Using
choices = [rapidfuzz.utils.default_process(sentence=x) for x in allcrmaccts['Account Name']]
choices = [re.sub('|'.join(extraneous),'',x) for x in choices]
choices = sorted(choices)
queries = [rapidfuzz.utils.default_process(sentence=x) for x in givenaccts['Account Name']]
queries = [re.sub('|'.join(extraneous),'',x) for x in queries]
queries = sorted(queries)
allcrmsearch = rapidfuzz.process.cdist(choices=choices, queries=queries, workers=-1, scorer=rapidfuzz.fuzz.WRatio)
allcrm=pd.DataFrame(allcrmsearch, columns=choices, index=queries)
yields these results
allcrm[allcrm.max(axis=1)==100].idxmax(axis=1)
3b the fibreglass 3b spa
3d carbon 3d cad i pvt
3m 3m
5m m m
a p technology 2a s p a divisione f2a
...
z laser optoelektronik gmbh 2 e mechatronic gmbh co kg
zhermack spa 3b spa
zoltek z
zsk stickmaschinen gmbh zsk technical embroidery systems 2 e mechatronic gmbh co kg
zund systemtechnik ag 3s swiss solar systems ag
allcrm.at['toray advanced composites',].nlargest(10)
cobra advanced composites 92.0
advanced animal care of mount pleasant 85.5
advanced armour engineering optimized armor 85.5
advanced bioenergy of the carolinas abc 85.5
advanced composite structures acs group 85.5
advanced computers and mobiles india private limited 85.5
advanced environmental services carolina air care 85.5
advanced healthcare staffing solutions 85.5
advanced international multitech co dizo bike 85.5
advanced logistics for aerospace ala 85.5
which gives undesired matches.
I made a scorer
comparison table to see similarity values for known matches
t = []
s = 'toray advanced composites'
q = [col for col in allcrm.columns if 'toray' in col]

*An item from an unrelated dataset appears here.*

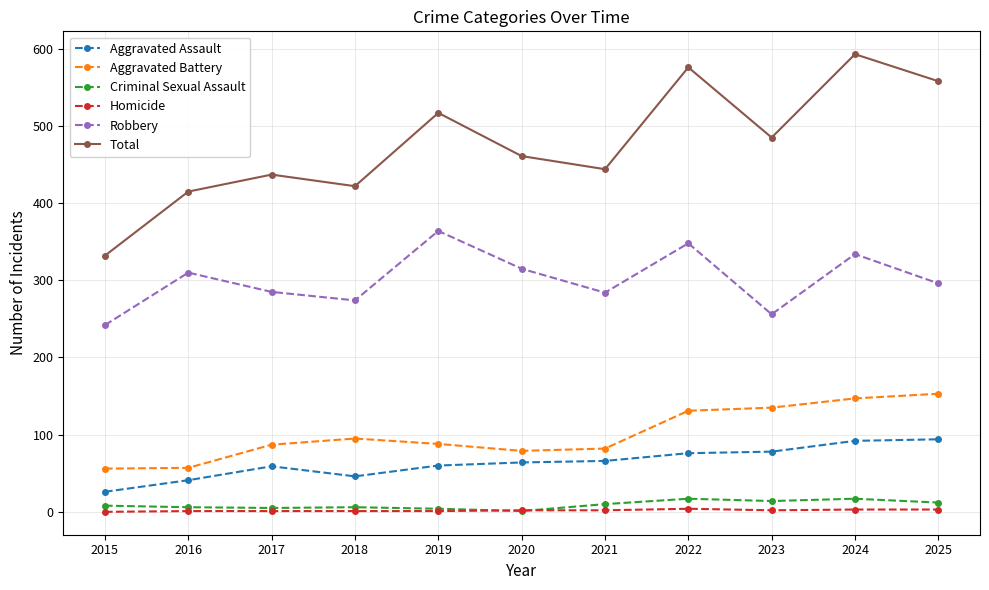

True or false: Total and Aggravated Assault intersect in this chart.

False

q.append('aerox advanced polymers')
for x in q:
a = [
rapidfuzz.fuzz.ratio(s1=s, s2=x, processor=rapidfuzz.utils.default_process),
rapidfuzz.fuzz.partial_ratio(s1=s, s2=x, processor=rapidfuzz.utils.default_process),
rapidfuzz.fuzz.token_ratio(s1=s, s2=x, processor=rapidfuzz.utils.default_process),
rapidfuzz.fuzz.partial_ratio_alignment(s1=s, s2=x, processor=rapidfuzz.utils.default_process),
rapidfuzz.fuzz.partial_token_ratio(s1=s, s2=x, processor=rapidfuzz.utils.default_process),
rapidfuzz.fuzz.WRatio(s1=s, s2=x, processor=rapidfuzz.utils.default_process),
rapidfuzz.fuzz.QRatio(s1=s, s2=x, processor=rapidfuzz.utils.default_process)]
t.append(a)
pd.DataFrame(t,
columns=['Ratio','Partial Ratio','Token Ratio','Partio Ratio Alignment', 'Partial Token Ratio', 'WRatio','QRatio'],
index=q)
Is there a way to discount the importance of matching common-word tokens from choices
? I created a histogram of the n-largest occurring tokens, and matching common words should be less valuable than matching near-distinct tokens.